6.3 I NGENIERIE DE LA BIOSYNTHESE DES STILBENES

6.3.3 Production de stilbènes chez les bactéries et les levures

Les bactéries et levures utilisées couramment en biotechnologie ne possèdent pas les enzymes clés permettant la biosynthèse des phénylpropanoïdes. Afin de pouvoir produire du resvératrol, ces systèmes hétérologues doivent produire deux substrats :

- le malonyl-CoA, naturellement présent chez les bactéries et les levures car il rentre dans la voie de biosynthèse de novo des acides gras.

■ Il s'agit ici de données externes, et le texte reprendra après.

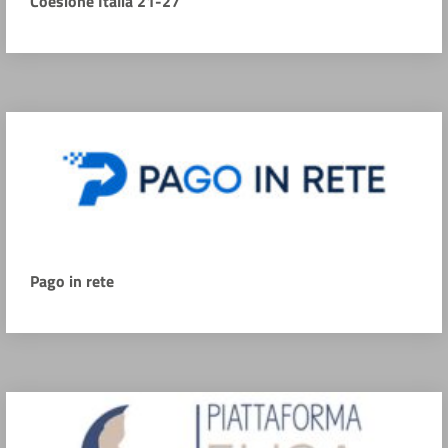
Coesione Italia 21-27
Pago in rete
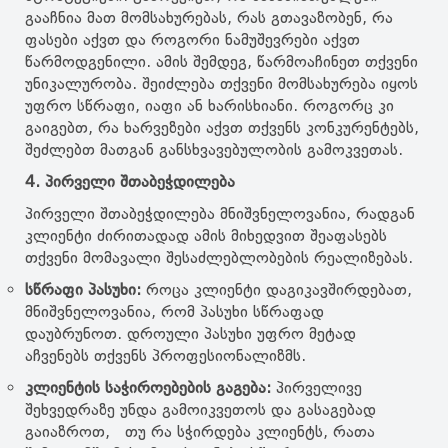
გააჩნია მათ მომსახურებას, რას გთავაზობენ, რა
ფასები აქვთ და როგორი ნამუშევრები აქვთ
წარმოდგენილი. ამის შემდეგ, წარმოაჩინეთ თქვენი
უნიკალურობა. შეიძლება თქვენი მომსახურება იყოს
უფრო სწრაფი, იაფი ან ხარისხიანი. როგორც კი
გაიგებთ, რა ხარვეზები აქვთ თქვენს კონკურენტებს,
შეძლებთ მათგან განსხვავებულობის გამოკვეთას.
4. პირველი შთაბეჭდილება
პირველი შთაბეჭდილება მნიშვნელოვანია, რადგან
კლიენტი ძირითადად ამის მიხედვით შეაფასებს
თქვენი მომავალი შესაძლებლობების რეალიზებას.
სწრაფი პასუხი:
როცა კლიენტი დაგიკავშირდებათ,
მნიშვნელოვანია, რომ პასუხი სწრაფად
დაუბრუნოთ. დროული პასუხი უფრო მეტად
აჩვენებს თქვენს პროფესიონალიზმს.
კლიენტის საჭიროებების გაგება:
პირველივე
შეხვედრაზე უნდა გამოიკვეთოს და გასაგებად
გაიაზროთ, თუ რა სჭირდება კლიენტს, რათა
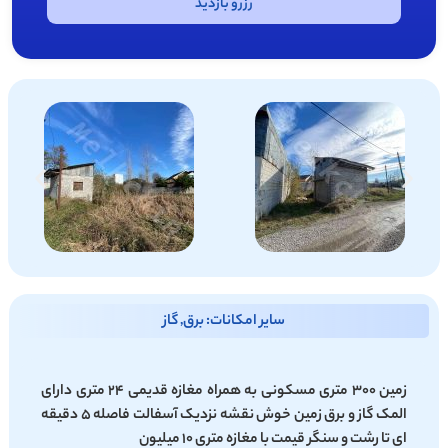
رزرو بازدید
سایر امکانات: برق, گاز
زمین 300 متری مسکونی به همراه مغازه قدیمی 24 متری دارای
المک گاز و برق زمین خوش نقشه نزدیک آسفالت فاصله 5 دقیقه
ای تا رشت و سنگر قیمت با مغازه متری 10 میلیون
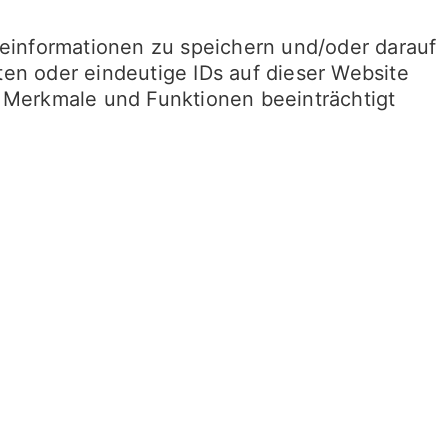
teinformationen zu speichern und/oder darauf
en oder eindeutige IDs auf dieser Website
 Merkmale und Funktionen beeinträchtigt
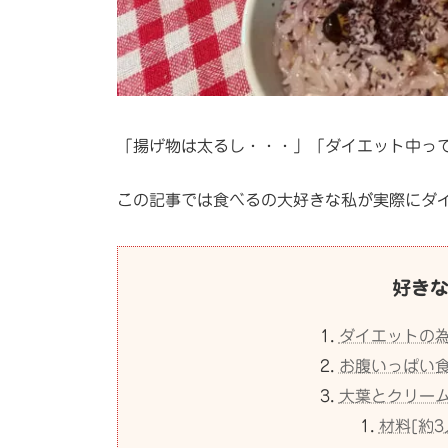
「揚げ物は太るし・・・」「ダイエット中っ
この記事では食べるの大好きな私が実際にダ
好き
ダイエットの
お腹いっぱい
大葉とクリー
材料[約3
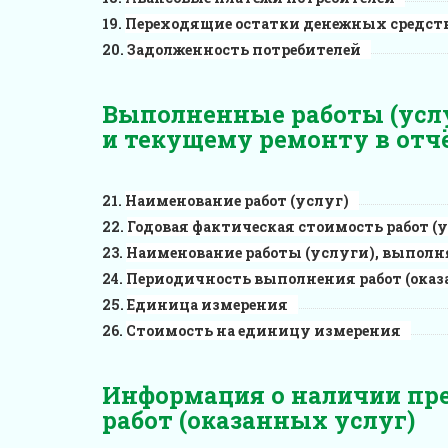
Переходящие остатки денежных средст
Задолженность потребителей
Выполненные работы (усл
и текущему ремонту в отч
Наименование работ (услуг)
Годовая фактическая стоимость работ (
Наименование работы (услуги), выполня
Периодичность выполнения работ (оказ
Единица измерения
Стоимость на единицу измерения
Информация о наличии пр
работ (оказанных услуг)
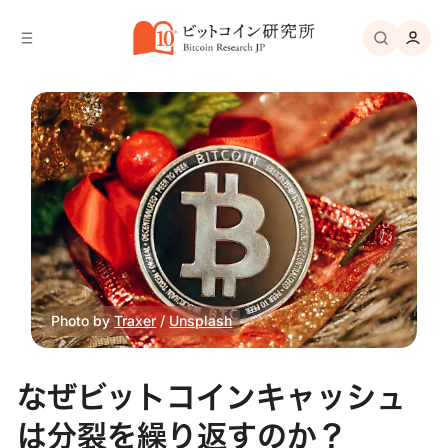
バ
へ
ー
移
へ
動
移
動
Photo by 
Traxer
 / 
Unsplash
なぜビットコインキャッシュ
は分裂を繰り返すのか？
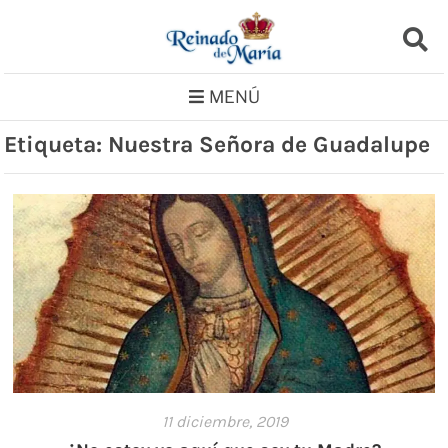
Saltar
al
contenido
MENÚ
Etiqueta:
Nuestra Señora de Guadalupe
11 diciembre, 2019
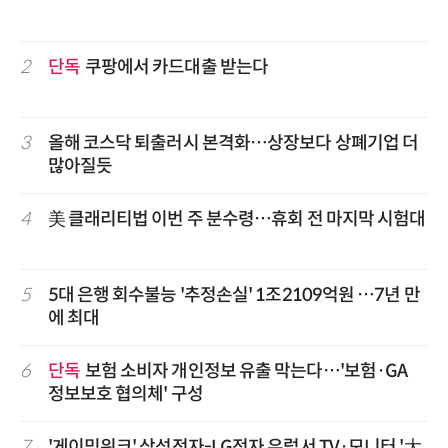
2
단독
쿠팡에서 카드대출 받는다
3
올해 코스닥 퇴출러시 본격화…상장보다 상폐기업 더
많아질듯
4
美 클래리티법 이번 주 분수령…휴회 전 마지막 시험대
5
5대 은행 회수불능 '추정손실' 1조2109억원 …7년 만
에 최대
6
단독
보험 소비자 개인정보 유출 막는다…'보험·GA
정보보호 협의체' 구성
7
'게이밍위크' 삼성전자-LG전자 유럽서 TV·모니터 '大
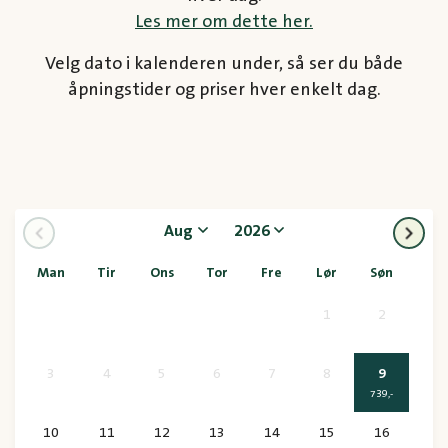
Les mer om dette her.
Velg dato i kalenderen under, så ser du både
åpningstider og priser hver enkelt dag.
Aug
2026
Forrige mnd
N
Man
Tir
Ons
Tor
Fre
Lør
Søn
1
2
3
4
5
6
7
8
9
739
,-
10
11
12
13
14
15
16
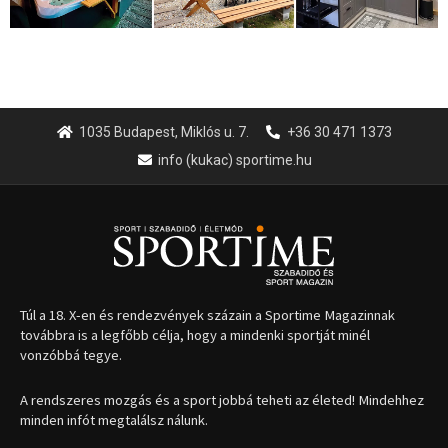
1035 Budapest, Miklós u. 7.
+36 30 471 1373
info (kukac) sportime.hu
Túl a 18. X-en és rendezvények százain a Sportime Magazinnak
továbbra is a legfőbb célja, hogy a mindenki sportját minél
vonzóbbá tegye.
A rendszeres mozgás és a sport jobbá teheti az életed! Mindehhez
minden infót megtalálsz nálunk.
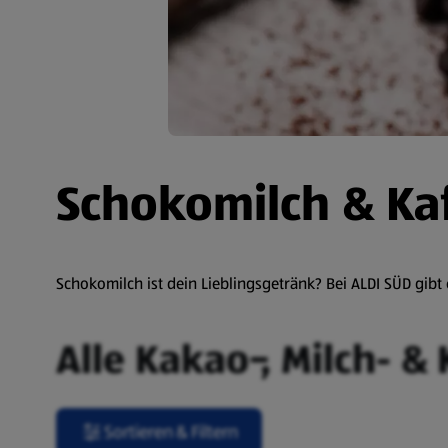
Schokomilch & Ka
Schokomilch ist dein Lieblingsgetränk? Bei ALDI SÜD gib
Alle Kakao-, Milch- &
Sortieren & Filtern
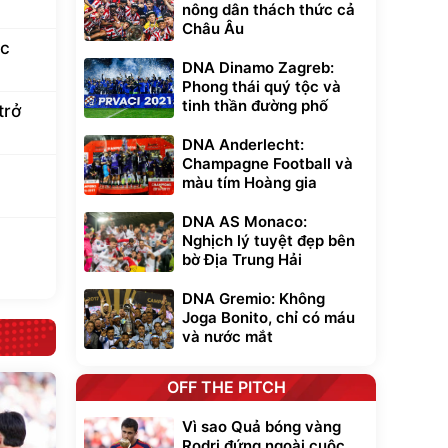
nông dân thách thức cả
Châu Âu
ac
DNA Dinamo Zagreb:
Phong thái quý tộc và
tinh thần đường phố
trở
DNA Anderlecht:
Champagne Football và
màu tím Hoàng gia
DNA AS Monaco:
Nghịch lý tuyệt đẹp bên
bờ Địa Trung Hải
DNA Gremio: Không
Joga Bonito, chỉ có máu
và nước mắt
OFF THE PITCH
Vì sao Quả bóng vàng
Rodri đứng ngoài cuộc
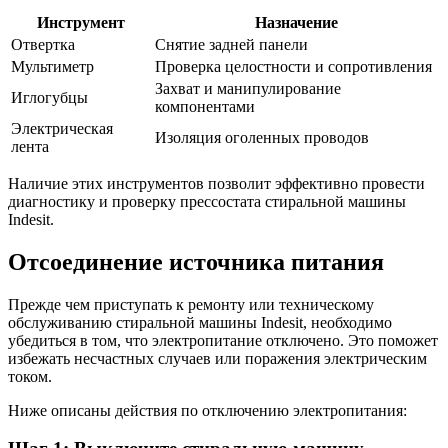
Инструмент
Назначение
Отвертка
Снятие задней панели
Мультиметр
Проверка целостности и сопротивления
Захват и манипулирование
Иглогубцы
компонентами
Электрическая
Изоляция оголенных проводов
лента
Наличие этих инструментов позволит эффективно провести
диагностику и проверку прессостата стиральной машины
Indesit.
Отсоединение источника питания
Прежде чем приступать к ремонту или техническому
обслуживанию стиральной машины Indesit, необходимо
убедиться в том, что электропитание отключено. Это поможет
избежать несчастных случаев или поражения электрическим
током.
Ниже описаны действия по отключению электропитания:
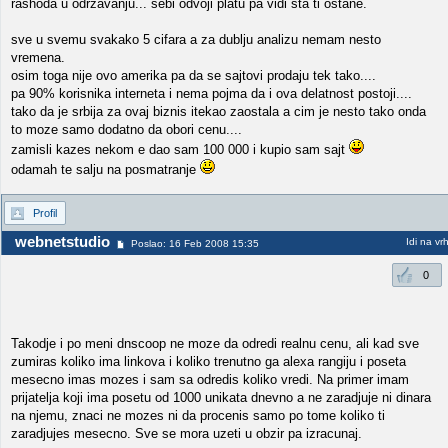
rashoda u odrzavanju... sebi odvoji platu pa vidi sta ti ostane.
sve u svemu svakako 5 cifara a za dublju analizu nemam nesto
vremena.
osim toga nije ovo amerika pa da se sajtovi prodaju tek tako....
pa 90% korisnika interneta i nema pojma da i ova delatnost postoji....
tako da je srbija za ovaj biznis itekao zaostala a cim je nesto tako onda
to moze samo dodatno da obori cenu....
zamisli kazes nekom e dao sam 100 000 i kupio sam sajt
odamah te salju na posmatranje
Profil
webnetstudio
Idi na vr
Poslao: 16 Feb 2008 15:35
0
Takodje i po meni dnscoop ne moze da odredi realnu cenu, ali kad sve
zumiras koliko ima linkova i koliko trenutno ga alexa rangiju i poseta
mesecno imas mozes i sam sa odredis koliko vredi. Na primer imam
prijatelja koji ima posetu od 1000 unikata dnevno a ne zaradjuje ni dinara
na njemu, znaci ne mozes ni da procenis samo po tome koliko ti
zaradjujes mesecno. Sve se mora uzeti u obzir pa izracunaj.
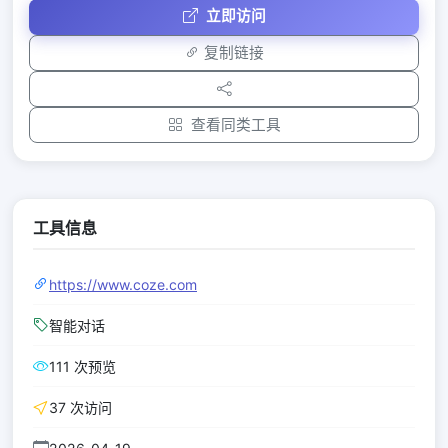
立即访问
复制链接
查看同类工具
工具信息
https://www.coze.com
智能对话
111 次预览
37 次访问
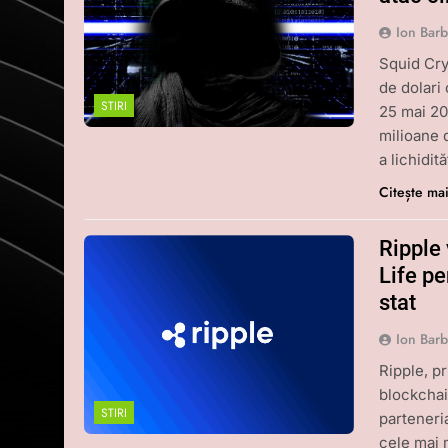
Ion Bar
Squid Cry
de dolari
STIRI
25 mai 20
milioane 
a lichidit
Citește ma
Ripple
Life pe
stat
Ion Bar
Ripple, p
blockchain
STIRI
parteneri
cele mai 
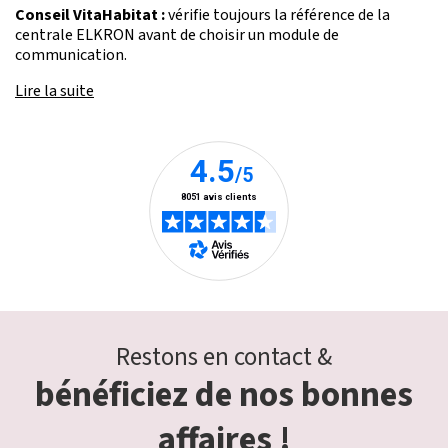
Conseil VitaHabitat :
vérifie toujours la référence de la
centrale ELKRON avant de choisir un module de
communication.
Lire la suite
Restons en contact &
bénéficiez de nos bonnes
affaires !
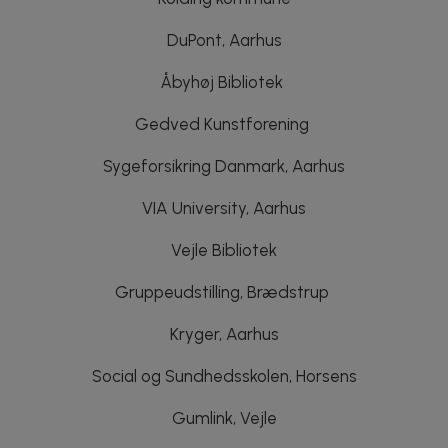
DuPont, Aarhus
Åbyhøj Bibliotek
Gedved Kunstforening
Sygeforsikring Danmark, Aarhus
VIA University, Aarhus
Vejle Bibliotek
Gruppeudstilling, Brædstrup
Kryger, Aarhus
Social og Sundhedsskolen, Horsens
Gumlink, Vejle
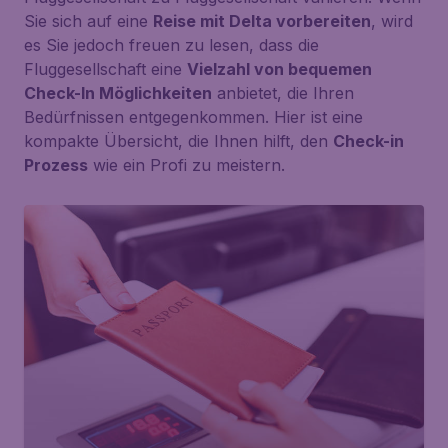
Sie sich auf eine
Reise mit Delta vorbereiten
, wird
es Sie jedoch freuen zu lesen, dass die
Fluggesellschaft eine
Vielzahl von bequemen
Check-In Möglichkeiten
anbietet, die Ihren
Bedürfnissen entgegenkommen. Hier ist eine
kompakte Übersicht, die Ihnen hilft, den
Check-in
Prozess
wie ein Profi zu meistern.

- le p-coumaroyl-CoA obtenu par la 4-coumarate : CoA ligase (4CL) à partir de l’acide

p-coumarique. La voie des phénylpropanoïdes n’existant pas chez ces microorganismes, l’enjeu de la synthèse de resvératrol réside donc dans le fait de pouvoir recréer les premières étapes de la voie de biosynthèse des phénypropanoïdes dans ces systèmes hétérologues.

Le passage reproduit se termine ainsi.